Provided text.

......

Friday, September 22, 2006

Shana Tova

I am up at 1:30 in the morning waiting for a quiche to cool. That about sums up the absurdity of preparing for the Jewish holidays.

Over the next month I will potentially cook 14 formal meals. Homebaked challahs, soups, salads, fish, turkey, roast, kugels, quiches, vegetable dishes, pies and cakes. I won't cook like that for all 14 meals. I'll have plenty of leftovers, and I'm dividing most things into two smaller pans, freezing stuff in advance. Preparing for the Jewish holidays requires tremendous planning, organization, and a kitchen staff of 8 wouldn't hurt, but unfortunately, that didn't quite materialize this year. I'm on my own.

Let me put this into perspective: 14 Thanksgivings in one month. With three little kids.

I went shopping three times today with the baby. She doesn't like the shopping cart very much. She spent the entire time trying to Houdini her way out of that wire-mesh-covered with a plastic-flap excuse for a seat, so I got to shop one-handed, while wrestling her down with the other hand. She screamed the entire time. People looked at me like I was a horrible mother. I'm quite certain someone actually reached for a cell phone considering whether or not to call Children's Protective Services.

I got the kids to bed and began cooking. Today I finished my round festive challahs, baked a couple of carrot puddings, a couple of Shmuely fishes (an attempt at making gefilte fish more sophisticated), a couple of leek and mushroom quiches, and fruit kugels. The pinnacle of my culinary masterpieces was the turkey with stuffing. I called my mom and got her recipe, and I followed it to the letter. If I may, without sounding arrogant, boast a bit, it is gorgeous. And it better be, for all the work I put into that damn bird!

And I'm a vegetarian.
* * *
It's the Day After.

We survived our first Rosh Hashana in Chicago. I hosted three meals at our home and we ate out for one meal. Rosh Hashana, the Jewish New Year, is a time of introspection. It's a time to balance your spiritual accounts and to reflect on the sins committed and to seek forgiveness and repentance. For the most part, I did all that, between baking pies and washing dishes.

......

Record set.
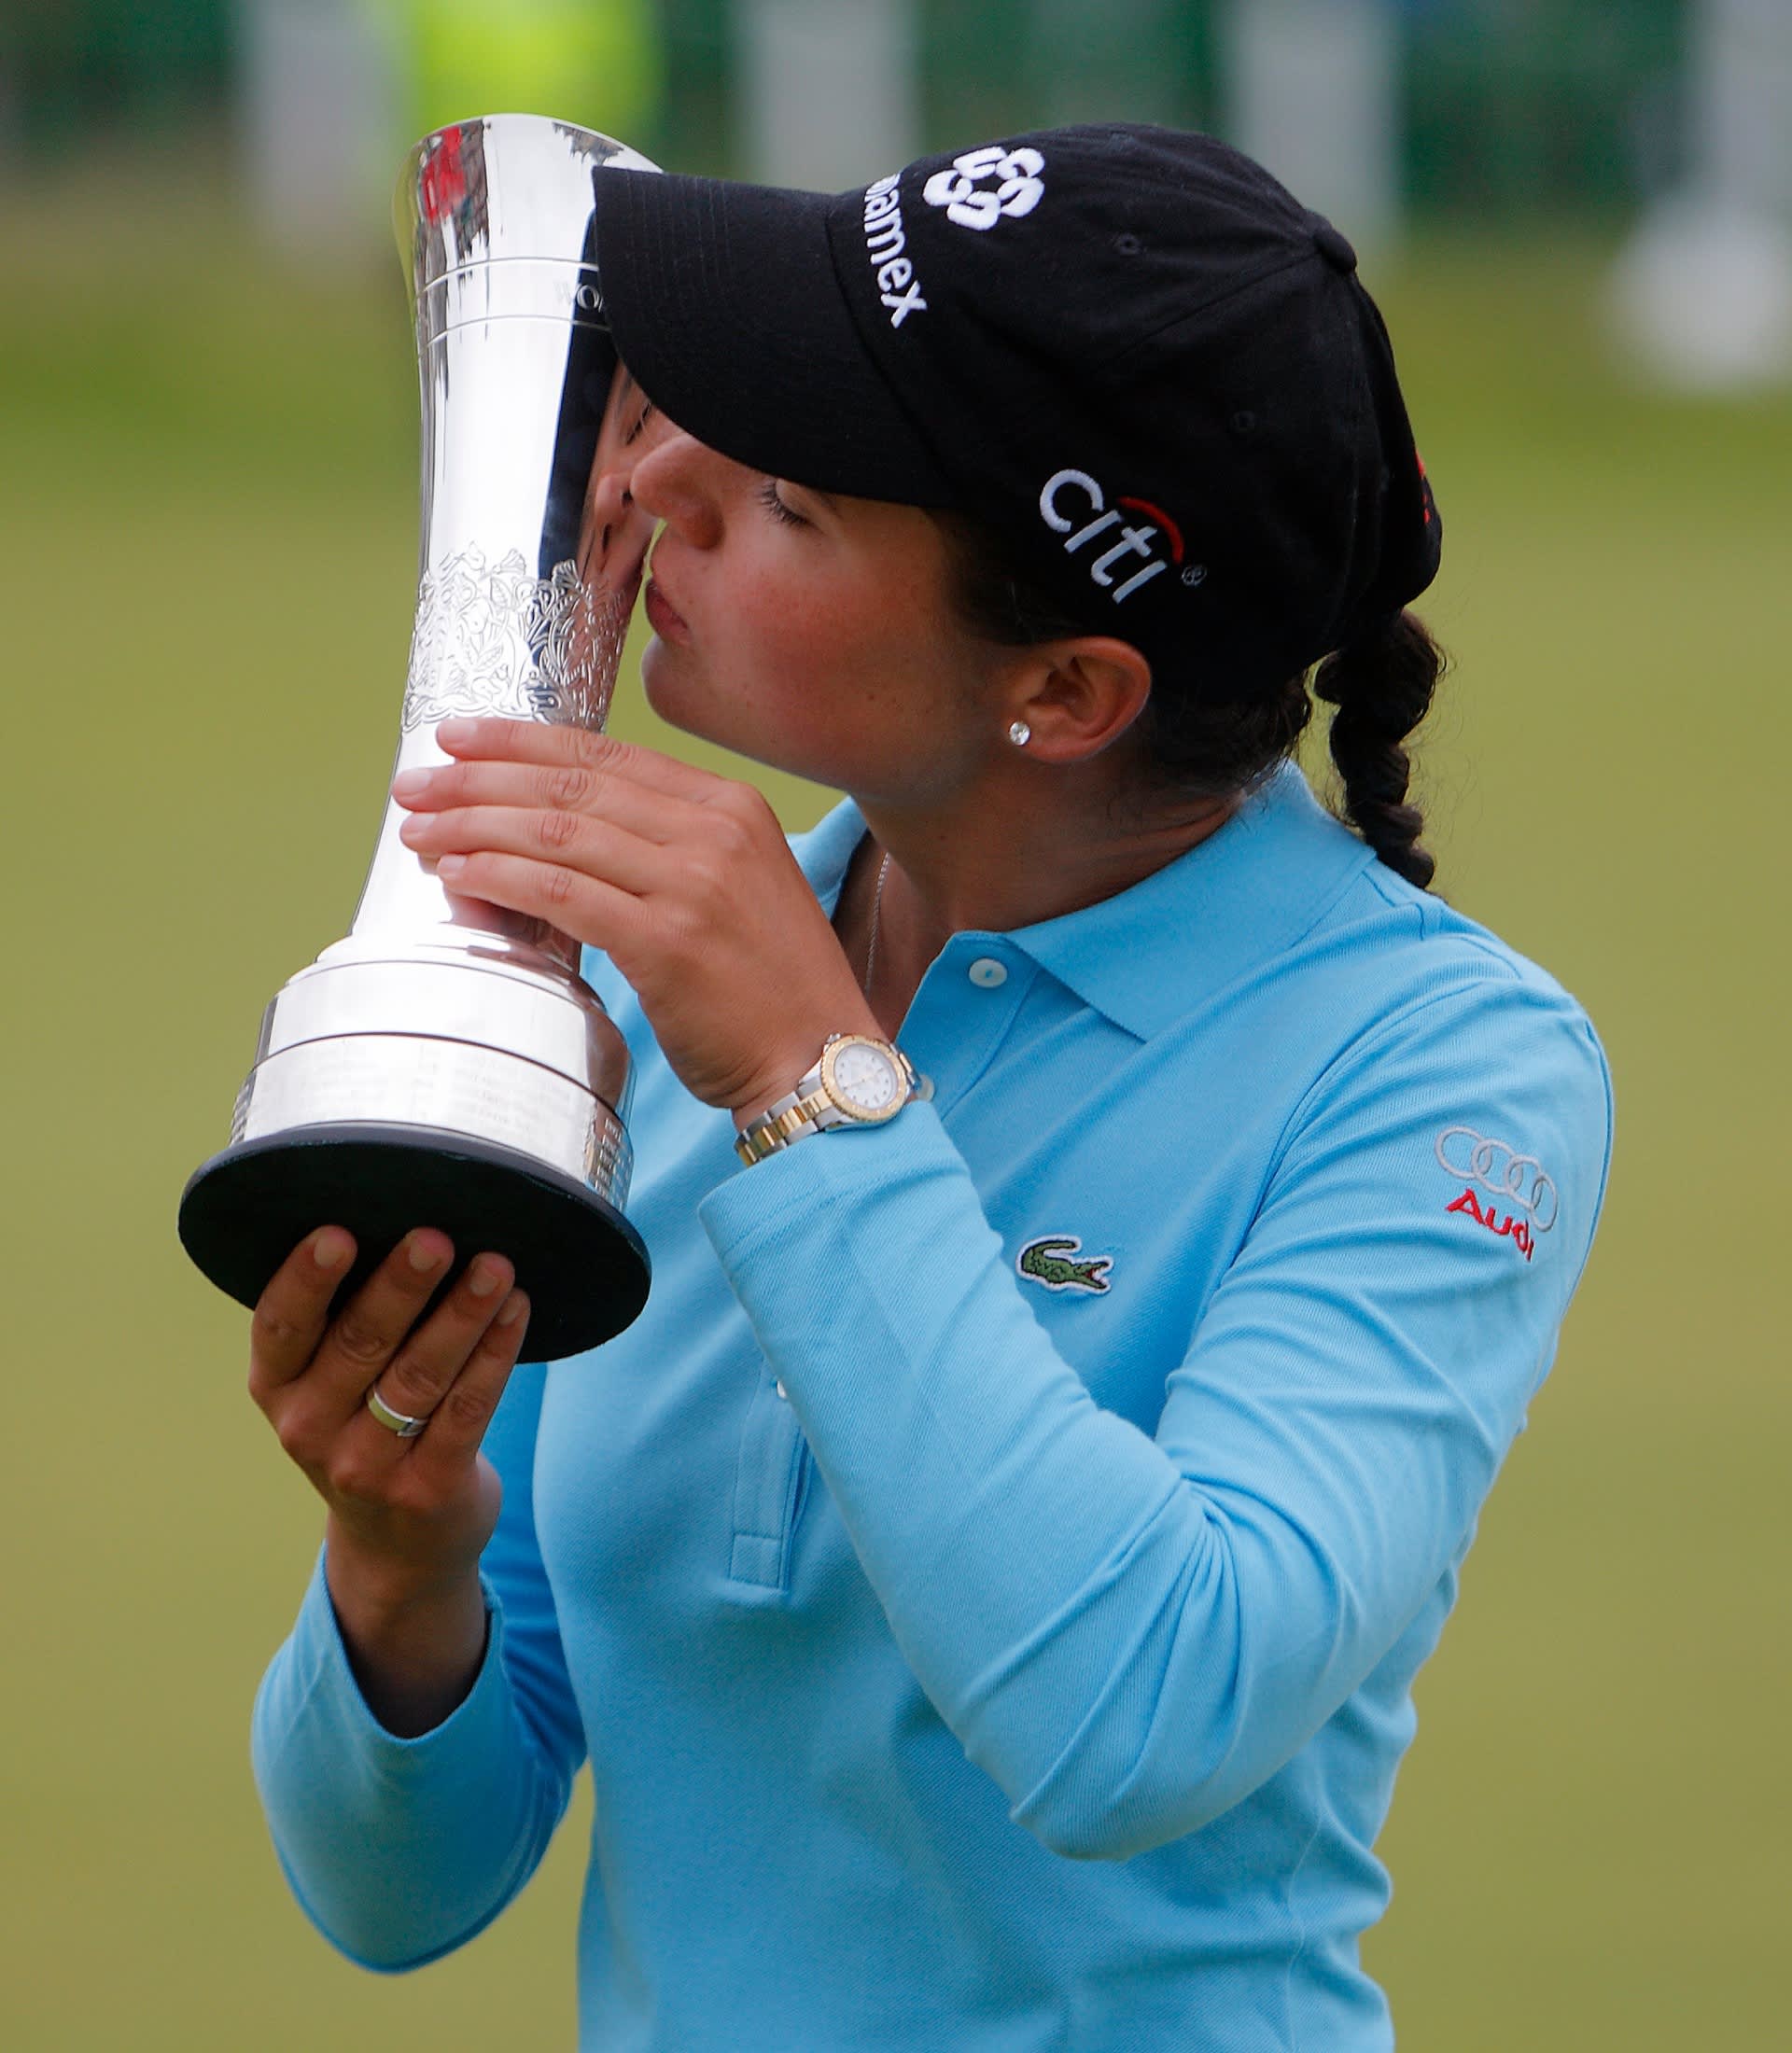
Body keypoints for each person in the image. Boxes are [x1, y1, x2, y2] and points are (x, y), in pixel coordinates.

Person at [247, 126, 1612, 2050]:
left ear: (1061, 688)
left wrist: (812, 1079)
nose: (650, 479)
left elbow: (1140, 1708)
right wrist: (399, 1566)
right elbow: (396, 1891)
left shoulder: (1443, 1070)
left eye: (788, 491)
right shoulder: (648, 986)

......

Required work.
1) In the Rosh Hashana blog post, what kind of quiches did the writer bake?
2) Duplicate the stretch of the Rosh Hashana blog post from "We survived our" through "and washing dishes.".
3) Go on with the Rosh Hashana blog post from where it stops.

Answers to the exercises.
1) Leek and mushroom quiches.

2)
We survived our first Rosh Hashana in Chicago. I hosted three meals at our home and we ate out for one meal. Rosh Hashana, the Jewish New Year, is a time of introspection. It's a time to balance your spiritual accounts and to reflect on the sins committed and to seek forgiveness and repentance. For the most part, I did all that, between baking pies and washing dishes.

3)
The kind of praying one does on Rosh Hashana requires real discipline. In order to truly focus your thoughts on G-d, self, and community you have to be able to block out the enormous pile of dishes stacked up on every flat surface in the kitchen and ignore your little boy who is marching into the sanctuary dragging his baby sister behind him looking for his mommy while the cantor is emotionally listing off all of the horrible sins we have all committed this past year. Certainly you cannot be thinking about the roast you are terrified of serving to your guests on the chance that it didn't cook enough. And, for goodness sakes, deep prayer cannot be interrupted by the thought that your children are probably wandering the halls of the synagogue completely unsupervised while you are selfishly taking time to whine to G-d about not being there enough for them.

But, somehow I managed. I served the last piece of apple cake and berry compote, put my kids to bed, and went to bed feeling fairly absolved of my sins.

It didn't last.

G-d likes to test our faith and our resolve. Avraham Avinu, our holy ancestor was said to have faced ten tests of his faith, most famously with the binding of his only son Isaac. G-d has given me three beautiful, sweet, smart tests of my own, and I fail them on a daily basis.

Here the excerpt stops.